** Opening EXTRACTED INFORMATION block **

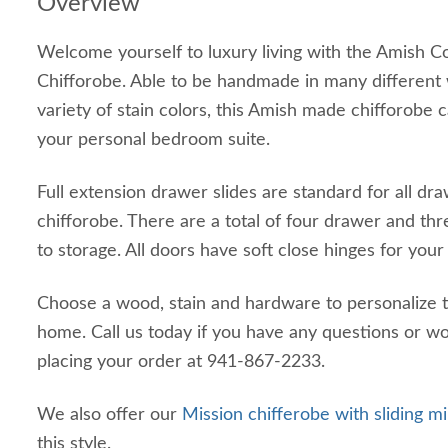
Overview
Welcome yourself to luxury living with the Amish C
Chifforobe. Able to be handmade in many different
variety of stain colors, this Amish made chifforobe c
your personal bedroom suite.
Full extension drawer slides are standard for all dra
chifforobe. There are a total of four drawer and th
to storage. All doors have soft close hinges for yo
Choose a wood, stain and hardware to personalize t
home. Call us today if you have any questions or wo
placing your order at 941-867-2233.
We also offer our
Mission chifferobe with sliding m
this style.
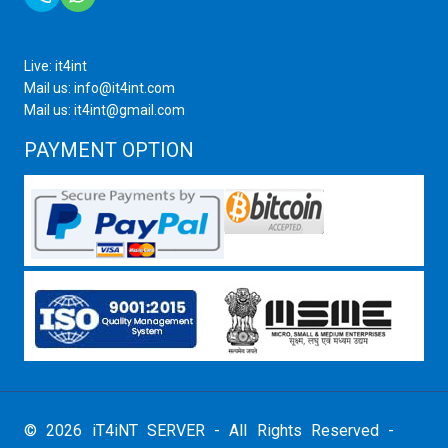
Live: it4int
Mail us: info@it4int.com
Mail us: it4int@gmail.com
PAYMENT OPTION
© 2026 iT4iNT SERVER - All Rights Reserved -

** Closing EXTRACTED INFORMATION block **

TASK ->
Look through the records above and report how many lines hold the word "Mail", giving only the number.

EXERCISE SOLUTION ->
2